Lockheed Martin and Boeing joint venture United Launch Alliance received a $373 million contract from the US Air Force to deliver launch vehicle platforms for two National Reconnaissance Office (NRO) rockets. According to the Department of Defense, this is part of the NRO’s 2013 $11 billion sole-source block buy for ULA’s services. Under the contract, ULA is to provide one Delta IV Heavy rocket and one Atlas V rocket with a four-meter fairing and two solid strap-on motors.
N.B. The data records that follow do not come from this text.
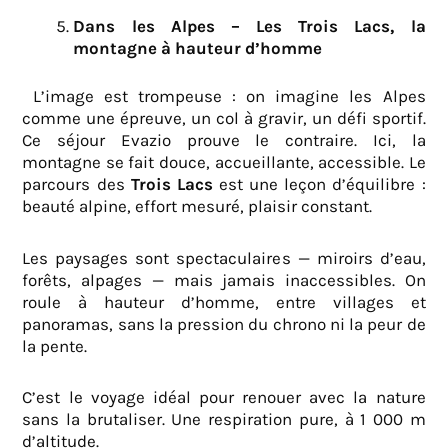
Dans les Alpes – Les Trois Lacs, la
montagne à hauteur d’homme
L’image est trompeuse : on imagine les Alpes
comme une épreuve, un col à gravir, un défi sportif.
Ce séjour Evazio prouve le contraire. Ici, la
montagne se fait douce, accueillante, accessible. Le
parcours des
Trois Lacs
est une leçon d’équilibre :
beauté alpine, effort mesuré, plaisir constant.
Les paysages sont spectaculaires — miroirs d’eau,
forêts, alpages — mais jamais inaccessibles. On
roule à hauteur d’homme, entre villages et
panoramas, sans la pression du chrono ni la peur de
la pente.
C’est le voyage idéal pour renouer avec la nature
sans la brutaliser. Une respiration pure, à 1 000 m
d’altitude.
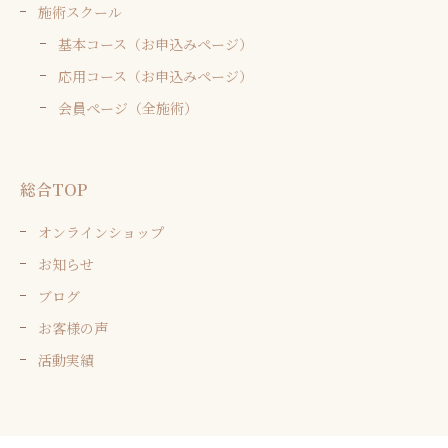
施術スクール
基本コース（お申込みページ）
応用コース（お申込みページ）
会員ページ（全施術）
総合TOP
オンラインショップ
お知らせ
ブログ
お客様の声
活動実績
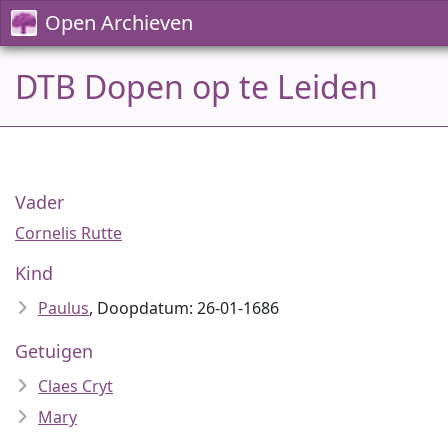
Open Archieven
DTB Dopen op te Leiden
Vader
Cornelis Rutte
Kind
Paulus
, Doopdatum: 26-01-1686
Getuigen
Claes Cryt
Mary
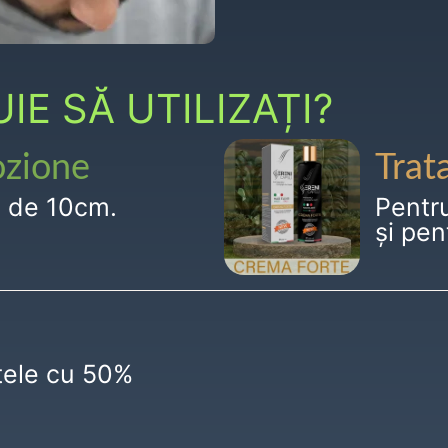
E SĂ UTILIZAȚI?
ozione
Trat
g de 10cm.
Pentr
și pen
ctele cu 50%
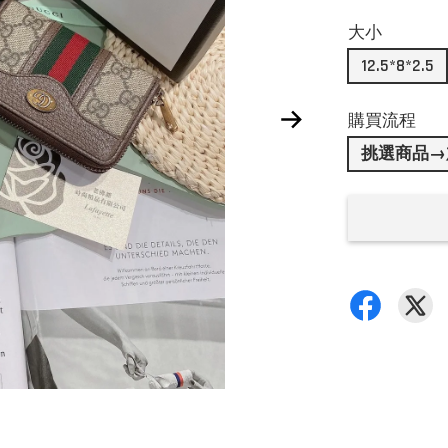
大小
12.5*8*2.5
購買流程
挑選商品→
Available in five variants, the Delta IV rocket is touted as an efficient, streamlined, and simply designed launch vehicle ideal for taking payloads into orbit. High-priority operators of the Delta IV launch vehicle include NASA, NRO, and the USAF. Each of the five Delta IV configurations -the Delta IV Medium (Delta IV M), three variants of the Delta IV Medium-Plus (Delta IV M+), and the Delta IV Heavy (Delta IV H) -sport a cryogenic upper stage, a common booster core (CBC), and either a 4-meter or 5-meter diameter payload fairing (PLF).
Backed by a Pratt & Whitney Rocketdyne RS-68A engine, the Delta IV is propelled by the industry’s largest hydrogen-burning engine. The throttable RS-68A engine consists of 80% fewer components than the main engine of the Space Shuttle. The 204-inch-long, 14,876-pound engine boasts a nominal thrust of 702,000 pounds and a specific impulse of 275.2 seconds.
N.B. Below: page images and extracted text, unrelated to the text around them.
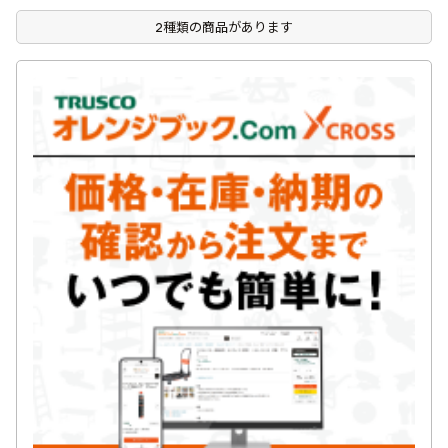
2種類の商品があります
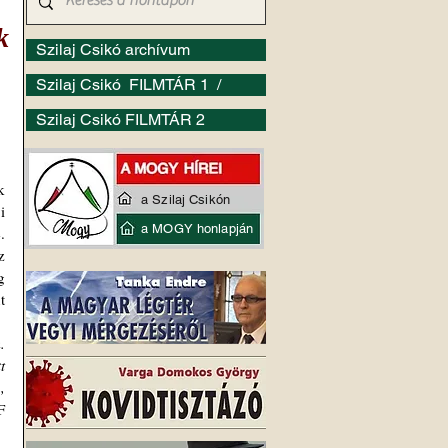
k
Szilaj Csikó archívum
Szilaj Csikó FILMTÁR 1 /
Szilaj Csikó FILMTÁR 2
 
a Szilaj Csikón
 
a MOGY honlapján
 
 
 
 
 
 
 
 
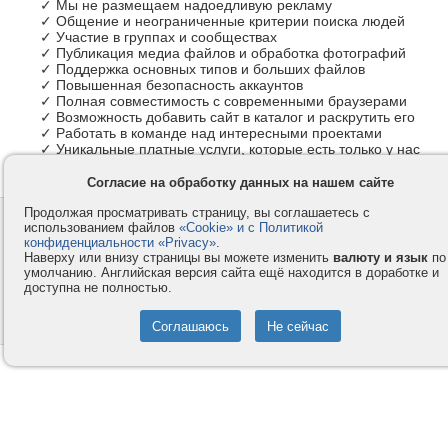
✓ Мы не размещаем надоедливую рекламу
✓ Общение и неограниченные критерии поиска людей
✓ Участие в группах и сообществах
✓ Публикация медиа файлов и обработка фотографий
✓ Поддержка основных типов и больших файлов
✓ Повышенная безопасность аккаунтов
✓ Полная совместимость с современными браузерами
✓ Возможность добавить сайт в каталог и раскрутить его
✓ Работать в команде над интересными проектами
✓ Уникальные платные услуги, которые есть только у нас
Согласие на обработку данных на нашем сайте
Продолжая просматривать страницу, вы соглашаетесь с
Контакты
Privacy и Cookie
использованием файлов
«Cookie» и с Политикой
Компания
Правила и условия
конфиденциальности «Privacy»
.
Наверху или внизу страницы вы можете изменить
валюту и язык
по
Услуги
Помощь
умолчанию. Английская версия сайта ещё находится в доработке и
доступна не полностью.
Как оплатить
Форумы
© 2008-2026
VMESTE.EU
- Все права защищены.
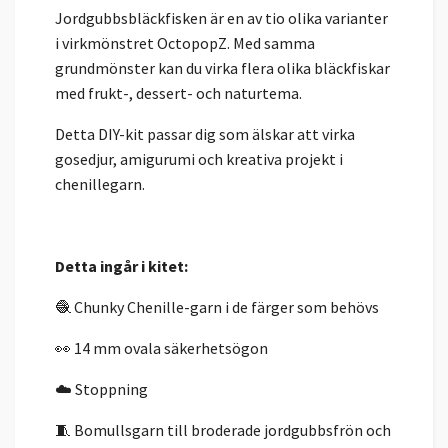
Jordgubbsbläckfisken är en av tio olika varianter
i virkmönstret OctopopZ. Med samma
grundmönster kan du virka flera olika bläckfiskar
med frukt-, dessert- och naturtema.
Detta DIY-kit passar dig som älskar att virka
gosedjur, amigurumi och kreativa projekt i
chenillegarn.
Detta ingår i kitet:
🧶 Chunky Chenille-garn i de färger som behövs
👀 14 mm ovala säkerhetsögon
☁️ Stoppning
🧵 Bomullsgarn till broderade jordgubbsfrön och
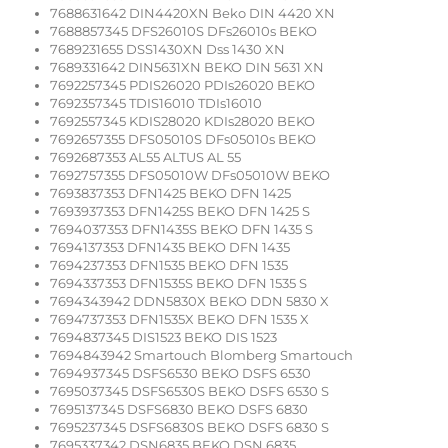
7688631642 DIN4420XN Beko DIN 4420 XN
7688857345 DFS26010S DFs26010s BEKO
7689231655 DSS1430XN Dss 1430 XN
7689331642 DIN5631XN BEKO DIN 5631 XN
7692257345 PDIS26020 PDIs26020 BEKO
7692357345 TDIS16010 TDIs16010
7692557345 KDIS28020 KDIs28020 BEKO
7692657355 DFS05010S DFs05010s BEKO
7692687353 AL55 ALTUS AL 55
7692757355 DFS05010W DFs05010W BEKO
7693837353 DFN1425 BEKO DFN 1425
7693937353 DFN1425S BEKO DFN 1425 S
7694037353 DFN1435S BEKO DFN 1435 S
7694137353 DFN1435 BEKO DFN 1435
7694237353 DFN1535 BEKO DFN 1535
7694337353 DFN1535S BEKO DFN 1535 S
7694343942 DDN5830X BEKO DDN 5830 X
7694737353 DFN1535X BEKO DFN 1535 X
7694837345 DIS1523 BEKO DIS 1523
7694843942 Smartouch Blomberg Smartouch
7694937345 DSFS6530 BEKO DSFS 6530
7695037345 DSFS6530S BEKO DSFS 6530 S
7695137345 DSFS6830 BEKO DSFS 6830
7695237345 DSFS6830S BEKO DSFS 6830 S
7695337342 DSN6835 BEKO DSN 6835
The Delta IV and the Atlas rockets both depend on the RL10 engine for their second stages. Also manufactured by Pratt & Whitney Rocketdyne, the RL10 propulsion system touts a track record of 385 successful flights and 700 firings in orbit. Burning liquid hydrogen, the 163.5-inch-long, 84.5-inch-wide RL10 engine exhibits a nominal thrust of 24,750 pounds, a specific impulse of 465.5 seconds, and weighs 664 pounds.
Work on the contract is to be performed at ULA’s Alabama and Colorado facilities as well as at Vandenberg Air Force Base in California. The work is estimated to be finished by January 30, 2019.